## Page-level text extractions
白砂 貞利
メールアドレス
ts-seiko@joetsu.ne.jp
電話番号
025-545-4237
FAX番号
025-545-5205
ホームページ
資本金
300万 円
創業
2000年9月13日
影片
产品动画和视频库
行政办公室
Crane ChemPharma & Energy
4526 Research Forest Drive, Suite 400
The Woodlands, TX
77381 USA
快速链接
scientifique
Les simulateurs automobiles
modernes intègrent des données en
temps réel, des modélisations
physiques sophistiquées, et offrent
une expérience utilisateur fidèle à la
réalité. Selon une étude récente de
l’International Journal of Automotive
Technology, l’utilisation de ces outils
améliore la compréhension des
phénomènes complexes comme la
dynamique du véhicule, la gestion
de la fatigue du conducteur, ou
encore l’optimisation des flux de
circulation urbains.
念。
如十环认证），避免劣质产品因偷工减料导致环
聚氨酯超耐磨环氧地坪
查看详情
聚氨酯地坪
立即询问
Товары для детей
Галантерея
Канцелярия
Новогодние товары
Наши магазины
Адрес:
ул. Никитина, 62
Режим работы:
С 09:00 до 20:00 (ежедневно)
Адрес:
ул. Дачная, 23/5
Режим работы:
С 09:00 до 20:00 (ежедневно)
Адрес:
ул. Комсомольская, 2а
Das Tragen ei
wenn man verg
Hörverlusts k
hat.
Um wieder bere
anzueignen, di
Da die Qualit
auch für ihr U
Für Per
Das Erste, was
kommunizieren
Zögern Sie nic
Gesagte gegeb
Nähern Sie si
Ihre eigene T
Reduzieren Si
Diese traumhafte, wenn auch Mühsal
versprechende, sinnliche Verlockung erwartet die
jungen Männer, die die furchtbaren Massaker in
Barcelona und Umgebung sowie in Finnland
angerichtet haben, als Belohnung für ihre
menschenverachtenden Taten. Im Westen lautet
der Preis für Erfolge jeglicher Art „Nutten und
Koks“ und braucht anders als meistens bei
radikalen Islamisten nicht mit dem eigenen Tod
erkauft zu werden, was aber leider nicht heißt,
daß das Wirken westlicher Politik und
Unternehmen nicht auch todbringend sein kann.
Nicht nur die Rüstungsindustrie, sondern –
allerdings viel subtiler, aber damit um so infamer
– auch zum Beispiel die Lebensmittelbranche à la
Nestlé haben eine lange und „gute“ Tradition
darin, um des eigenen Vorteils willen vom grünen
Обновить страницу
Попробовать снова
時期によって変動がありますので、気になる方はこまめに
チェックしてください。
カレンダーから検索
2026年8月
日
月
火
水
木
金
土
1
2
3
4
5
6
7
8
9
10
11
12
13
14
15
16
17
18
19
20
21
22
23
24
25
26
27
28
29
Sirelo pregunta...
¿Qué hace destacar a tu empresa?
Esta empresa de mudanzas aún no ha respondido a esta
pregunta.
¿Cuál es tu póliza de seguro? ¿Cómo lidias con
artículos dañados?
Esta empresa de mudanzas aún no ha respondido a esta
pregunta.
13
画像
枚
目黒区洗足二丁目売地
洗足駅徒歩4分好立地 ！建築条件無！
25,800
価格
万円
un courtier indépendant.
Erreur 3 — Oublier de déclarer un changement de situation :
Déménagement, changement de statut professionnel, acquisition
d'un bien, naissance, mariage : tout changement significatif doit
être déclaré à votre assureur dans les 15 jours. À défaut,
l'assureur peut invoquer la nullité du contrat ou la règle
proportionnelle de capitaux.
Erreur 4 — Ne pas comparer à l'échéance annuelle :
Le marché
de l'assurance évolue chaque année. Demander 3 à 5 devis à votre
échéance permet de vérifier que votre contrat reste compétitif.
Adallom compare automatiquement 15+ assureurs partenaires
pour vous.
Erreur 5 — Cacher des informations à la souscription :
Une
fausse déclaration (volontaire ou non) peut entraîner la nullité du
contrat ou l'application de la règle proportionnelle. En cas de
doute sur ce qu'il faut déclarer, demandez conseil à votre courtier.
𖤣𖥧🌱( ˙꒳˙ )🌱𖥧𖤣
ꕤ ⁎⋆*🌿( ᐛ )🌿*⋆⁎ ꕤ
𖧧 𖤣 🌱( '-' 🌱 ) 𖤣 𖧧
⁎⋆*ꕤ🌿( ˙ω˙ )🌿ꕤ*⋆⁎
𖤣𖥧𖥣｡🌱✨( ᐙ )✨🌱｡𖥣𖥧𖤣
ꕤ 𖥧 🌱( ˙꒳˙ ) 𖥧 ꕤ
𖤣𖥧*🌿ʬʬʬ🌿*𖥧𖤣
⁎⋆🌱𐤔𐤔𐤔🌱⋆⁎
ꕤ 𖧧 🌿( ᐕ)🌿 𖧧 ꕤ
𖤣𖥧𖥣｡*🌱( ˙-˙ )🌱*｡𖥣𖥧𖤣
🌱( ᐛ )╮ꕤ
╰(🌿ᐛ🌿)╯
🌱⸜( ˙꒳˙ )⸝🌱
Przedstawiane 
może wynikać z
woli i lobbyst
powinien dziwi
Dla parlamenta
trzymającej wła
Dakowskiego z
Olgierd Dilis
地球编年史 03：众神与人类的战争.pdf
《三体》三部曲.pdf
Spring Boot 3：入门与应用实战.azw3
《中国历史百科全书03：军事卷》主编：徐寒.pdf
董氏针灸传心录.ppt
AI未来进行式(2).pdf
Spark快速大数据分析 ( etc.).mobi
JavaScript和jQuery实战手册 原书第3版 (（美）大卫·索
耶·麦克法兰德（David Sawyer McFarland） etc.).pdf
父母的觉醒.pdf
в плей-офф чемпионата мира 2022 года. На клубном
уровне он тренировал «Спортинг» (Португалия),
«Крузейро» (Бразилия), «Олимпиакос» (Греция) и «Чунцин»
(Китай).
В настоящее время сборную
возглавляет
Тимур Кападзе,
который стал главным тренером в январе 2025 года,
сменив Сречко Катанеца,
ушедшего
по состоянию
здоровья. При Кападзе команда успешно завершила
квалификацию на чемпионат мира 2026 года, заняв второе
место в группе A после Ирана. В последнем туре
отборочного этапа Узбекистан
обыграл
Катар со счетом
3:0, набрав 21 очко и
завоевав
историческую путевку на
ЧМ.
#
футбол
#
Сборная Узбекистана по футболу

## Task requirements
Reproduce the data from the beginning through the line containing "Ihre eigene T", substituting "без выходных" for every occurrence of "ежедневно" and leaving everything else unchanged.

## Exercise result
白砂 貞利
メールアドレス
ts-seiko@joetsu.ne.jp
電話番号
025-545-4237
FAX番号
025-545-5205
ホームページ
資本金
300万 円
創業
2000年9月13日
影片
产品动画和视频库
行政办公室
Crane ChemPharma & Energy
4526 Research Forest Drive, Suite 400
The Woodlands, TX
77381 USA
快速链接
scientifique
Les simulateurs automobiles
modernes intègrent des données en
temps réel, des modélisations
physiques sophistiquées, et offrent
une expérience utilisateur fidèle à la
réalité. Selon une étude récente de
l’International Journal of Automotive
Technology, l’utilisation de ces outils
améliore la compréhension des
phénomènes complexes comme la
dynamique du véhicule, la gestion
de la fatigue du conducteur, ou
encore l’optimisation des flux de
circulation urbains.
念。
如十环认证），避免劣质产品因偷工减料导致环
聚氨酯超耐磨环氧地坪
查看详情
聚氨酯地坪
立即询问
Товары для детей
Галантерея
Канцелярия
Новогодние товары
Наши магазины
Адрес:
ул. Никитина, 62
Режим работы:
С 09:00 до 20:00 (без выходных)
Адрес:
ул. Дачная, 23/5
Режим работы:
С 09:00 до 20:00 (без выходных)
Адрес:
ул. Комсомольская, 2а
Das Tragen ei
wenn man verg
Hörverlusts k
hat.
Um wieder bere
anzueignen, di
Da die Qualit
auch für ihr U
Für Per
Das Erste, was
kommunizieren
Zögern Sie nic
Gesagte gegeb
Nähern Sie si
Ihre eigene T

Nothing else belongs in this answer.